Soon-to-be Justice Jackson will take both her oaths at noon — Chief Justice John Roberts administering the constitutional oath and Justice Breyer delivering the judicial oath. Her addition to the Supreme Court will mark the first time four women serve at the same time.
Kentaji Brown Jackson makes Supreme Court history amid unpredictable times.
Adding to the damage caused by overturning Roe v. Wade, Justice Clarence Thomas’s call on the court to “reconsider’ other opinions could leave millions of Americans vulnerable to the unstable swinging pendulum of justice.
“In future cases, we should reconsider all of this Court’s substantive due process precedents,” Thomas wrote. “We have a duty to “correct the error” established in those precedents.”
Those decisions, according to Thomas, include cases like “Griswold, Lawrence, and Obergefell.”

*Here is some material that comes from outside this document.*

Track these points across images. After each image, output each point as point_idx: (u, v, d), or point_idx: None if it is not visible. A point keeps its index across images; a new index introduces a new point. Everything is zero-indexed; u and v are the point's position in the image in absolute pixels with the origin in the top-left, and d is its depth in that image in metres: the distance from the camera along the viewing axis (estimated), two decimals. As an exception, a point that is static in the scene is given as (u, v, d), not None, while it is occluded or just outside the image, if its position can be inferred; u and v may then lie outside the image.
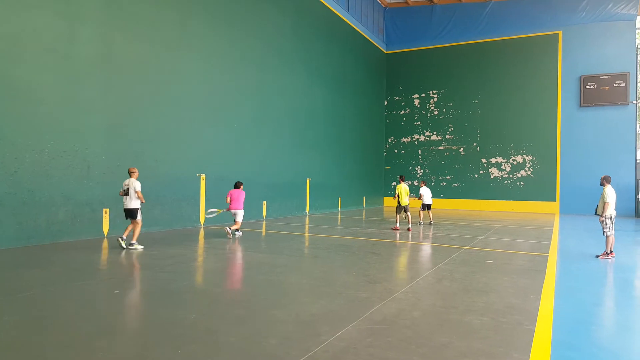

In the 1965 case Griswold v. Connecticut, the Supreme Court upheld that married couples have a right to buy contraception without government interference. The 2003 Lawrence v. Texas case banned states from issuing criminal punishments for consensual gay sex. And the landmark Obergefell v. Hodges (2015) decision ensured all gay couples the right to marry.
While many speculate that the future of America will look like its stark past, Supreme Court Justice Kentaji Brown Jackson enters the lopsided arena where her record indicates she’ll fight back against the antiquated measures to stifle the progress already made in the United States.